With the launch of China’s first microgravity satellite, SJ-10, early on April 6, scientists look forward to the results of experiments that could shed new light on a range of questions, from biology to the physical properties of substances, in a weightless environment.
The recoverable satellite blasted off from the Jiuquan Satellite Launch Center in Gansu province at 1:38 am, carried by a Long March 2-D rocket. It will stay in orbit for several days before its return capsule heads back to Earth. The orbital module will continue to conduct experiments for a few more days.
“Microgravity－the environment created during weightlessness－is an extreme condition that changes every physical phenomenon we are familiar with, which is why microgravity research has been a science hot spot internationally,” said Hu Wenrui, the chief scientist on the SJ-10 project, who is a prominent physicist and a member of the Chinese Academy of Sciences.
For example, liquids cannot be contained without the use of containers on Earth. But in a microgravity environment, liquids can float without a container, which makes it possible to determine the material’s characteristics, to understand its chemical reactions and to develop new materials with new functions.
Microgravity experiments are normally carried out in various space facilities, such as space stations, shuttles, research rockets or orbiting satellites. The SJ-10 is designed to return to Earth.
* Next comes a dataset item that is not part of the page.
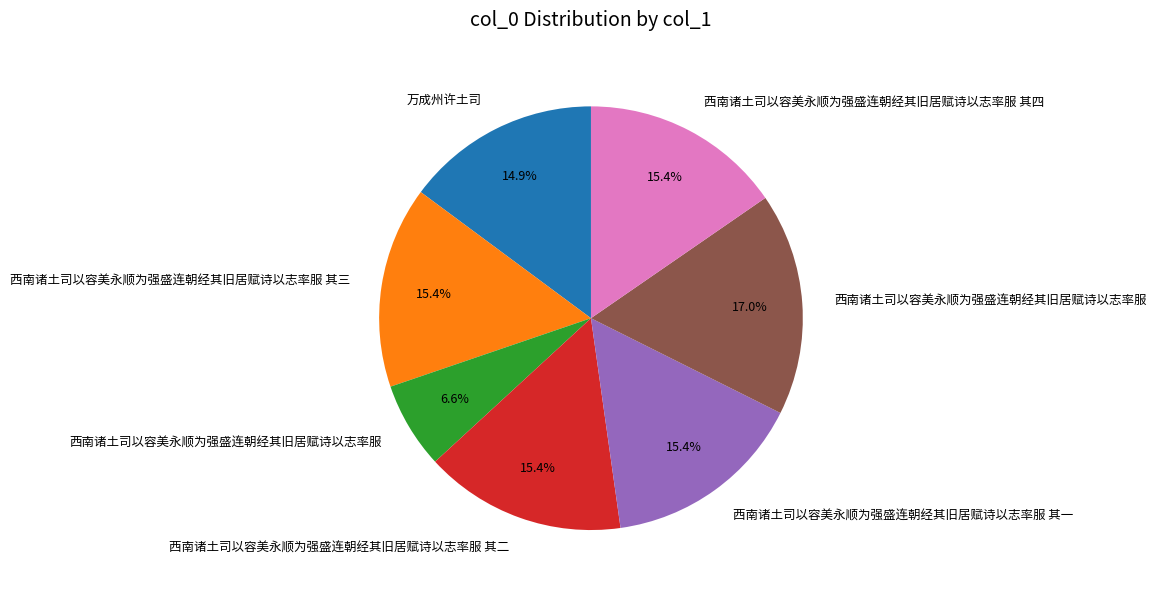

Is there any slice that represents more than half of the pie?

No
“The recoverable satellite is a useful and efficient tool for microgravity experiments, compared with space stations and research rockets,” Hu said.
A research rocket, the cheapest option for such experiments, can create, at most, a 10-minute period of weightlessness for microgravity experiments. A typical satellite can stay a couple weeks in gravity-free space.
Space shuttles and orbiting space stations are much more costly, yet less flexible than satellites.
“For example, we are going to send some stem cells and early mouse embryos into space to study their development under microgravity conditions,” said Kang Qi, a researcher at the Institute of Mechanics under the science academy and the chief designer of the experiment systems aboard SJ-10.
“To minimize the influence of gravity on them, we will assemble the samples only eight hours ahead of the launch, which would not be possible if we were using a manned spacecraft.”
Designed in the shape of a bullet, SJ-10 will carry out 28 scientific inquiries. Eleven of the experiments will be recovered on Earth, while the others will remain in orbit.
The experiments include fundamental research in fluid physics, research to enhance fire safety for manned spaceflight, some biological experiments to improve human health and experiments related to coal combustion and materials processing.
“We are not repeating any experiments that have been carried out by other countries. Every single experiment is new,” Hu, the chief scientist, said.
China’s space science authority, known as the Commission on Science, Technology, and Industry for National Defense before its functions were merged into the Ministry of Industry and Information Technology and other ministries, has solicited experimental projects for the SJ-10 since 2005.
The 28 experiments selected were chosen from 218 candidates collected from research institutes and universities, both in and out of China.
The project was temporarily laid aside as a result of institutional adjustments in China’s space science bodies. The science academy restarted it in 2011 as part of the larger Strategic Priority Program on Space Science, which plans to launch four satellites by the end of 2016.
The first in the program－focused on dark matter in the universe－was launched in December and has begun to collect data.